I saw your code and found it to be very helpful. I was having problems training the model on Colab, but after seeing your notebook I was inspired to give it another try.
I don’t think there’s anyway to train the entire dataset on a Colab instance. As I mentioned earlier, I’m storing the entire dataset in a GCP bucket, which can be mounted to a Colab instance. I was able to get the model to start training without crashing the Colab instance, but the only way to do this was to reduce the number of workers to 1 (from 4), and decrease the batch size to 8 (from 32).

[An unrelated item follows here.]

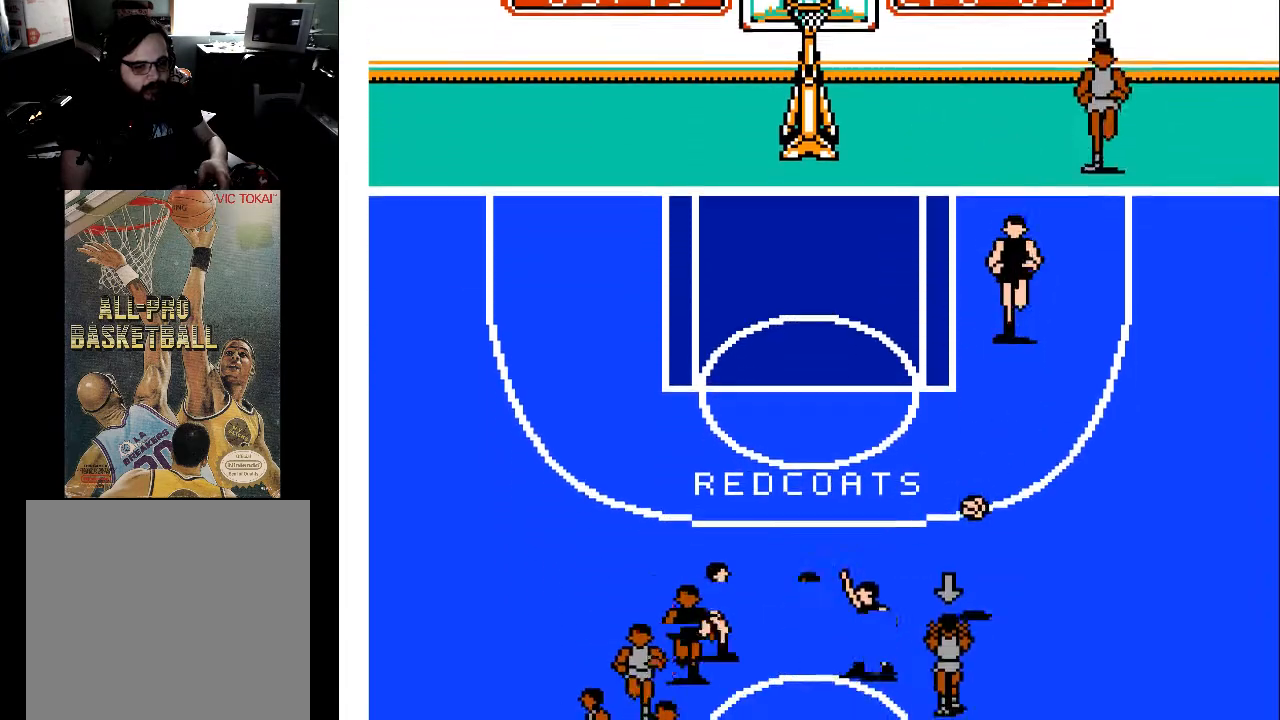
{"buttons": ["DPAD_DOWN", "DPAD_RIGHT"], "events": [[200, "DPAD_RIGHT", "down"], [233, "DPAD_DOWN", "down"]]}
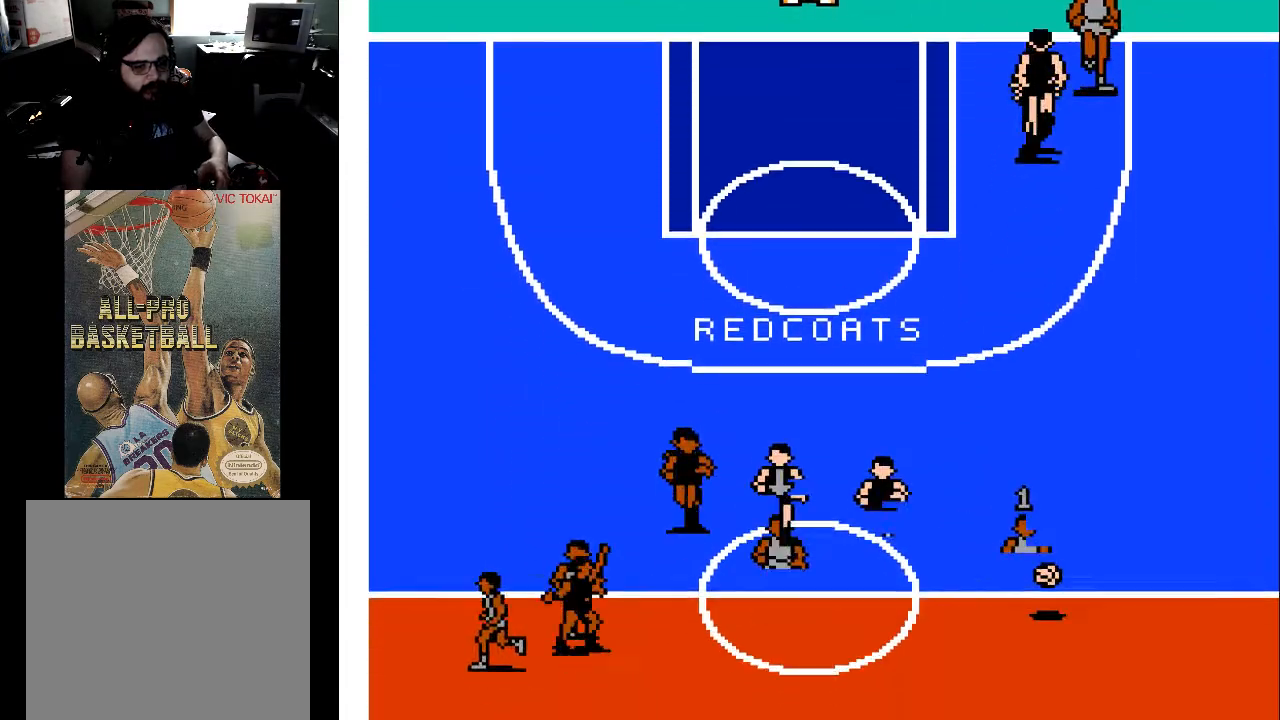
{"buttons": [], "events": [[433, "DPAD_RIGHT", "up"], [467, "DPAD_DOWN", "up"]]}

Of course, this slowed down training, and with the latency of reading in data from a bucket on the other side of the world, the estimate for finishing one training epoch was 72 days (no joke). It also costs $.12 USD to transfer 1 GB from a GCP bucket, so it would cost about $10 to transfer the entire dataset.
I am able to run training on a virtual machine in GCP, and I can do an epoch of training on the full dataset in about 20 minutes. To reduce latency, I copy the dataset from my GCP bucket to the VM’s data disk, but that takes 3-4 hours. As far as I know, you have to have the data available locally, so I think this is a required step. I was only able to do this with a VM with 8 vCPUs, 30 GBs RAM, and a Tesla T4. I had tried earlier with a VM with less processing power, but the estimate for training one epoch with that VM was about 2 days. Unfortunately, I don’t think you can change the specs of a GCP VM after it’s been instanced, so every time I want to change something I have to start from the beginning.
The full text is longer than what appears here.